IS GLOBAL WARMING ACTUALLY THE RESULT OF COLONIAL POWERS BURNING DOCUMENTS AT THE END OF THEIR EMPIRES?

LONDON

A NEW STUDY carried out by a left-wing think tank in London has suggested that modern global warming could have its origins in the enormous amounts of documents burned by failing empires and defeated regimes during the first seventy five years of the Twentieth Century.

“The sheer volume of paper destroyed by burning, particularly between the fall of the Chinese imperial regime in 1911 and the fall of Saigon in 1975, has a curious parallel in the rise of global temperatures when you look at them side by side,” says Dr Reg Washer-Ringnut, a leading fellow in post-colonial research at the Arthur Scargill Institute in Hackney. “Indeed, each time a major power fell, there was a spike in temperatures that can only be explained by reference to the furious attempts by colonial regimes to cover their track as their imperial possessions fell like dominoes. Mountains of paperwork were destroyed by fire and those fires sent all their carbon dioxide into the atmosphere. Forget industry, the working man has nothing on the guilty imperialist. Three major humps appear in our figures, the Fall of France in 1940; the disintegration of the British Empire after World War Two; and the American defeat in Vietnam.
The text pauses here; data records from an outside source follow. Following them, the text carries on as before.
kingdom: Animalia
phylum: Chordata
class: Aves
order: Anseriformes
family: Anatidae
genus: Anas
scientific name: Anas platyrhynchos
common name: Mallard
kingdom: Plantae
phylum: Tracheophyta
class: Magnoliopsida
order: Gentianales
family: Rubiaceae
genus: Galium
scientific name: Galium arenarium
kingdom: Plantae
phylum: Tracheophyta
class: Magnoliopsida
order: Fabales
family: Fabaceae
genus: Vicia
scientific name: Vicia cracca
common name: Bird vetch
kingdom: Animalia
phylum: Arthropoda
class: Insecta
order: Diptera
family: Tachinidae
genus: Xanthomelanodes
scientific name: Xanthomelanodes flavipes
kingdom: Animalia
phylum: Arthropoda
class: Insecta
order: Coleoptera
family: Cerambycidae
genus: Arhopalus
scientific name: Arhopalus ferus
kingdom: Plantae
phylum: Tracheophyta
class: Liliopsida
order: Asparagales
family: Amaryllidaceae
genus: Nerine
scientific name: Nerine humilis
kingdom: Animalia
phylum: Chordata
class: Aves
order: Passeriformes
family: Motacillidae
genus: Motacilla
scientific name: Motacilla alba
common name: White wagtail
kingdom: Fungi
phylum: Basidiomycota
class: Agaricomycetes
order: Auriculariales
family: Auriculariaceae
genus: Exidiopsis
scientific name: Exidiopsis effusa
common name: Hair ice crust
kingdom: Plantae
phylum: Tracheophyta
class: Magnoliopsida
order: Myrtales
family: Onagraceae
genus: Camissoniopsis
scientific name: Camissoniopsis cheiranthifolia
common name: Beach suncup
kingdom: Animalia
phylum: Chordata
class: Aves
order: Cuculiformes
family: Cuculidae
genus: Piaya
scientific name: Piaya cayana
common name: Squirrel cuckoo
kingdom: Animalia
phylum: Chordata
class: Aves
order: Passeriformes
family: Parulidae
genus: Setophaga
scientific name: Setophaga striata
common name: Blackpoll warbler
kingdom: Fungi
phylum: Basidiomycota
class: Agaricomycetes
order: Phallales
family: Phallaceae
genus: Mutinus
The last of these is probably responsible for much of the global warming we are measuring today.”

The study adds that the current flat-lining in planetary warming has as much to do with the decrease in official document destruction as it does with people behaving well. Dr Washer-Ringnut explained: “The empires are all gone. And then there’s computers. You just wipe it clean now, no need to burn paper. Good for the defeated, great for the Earth.”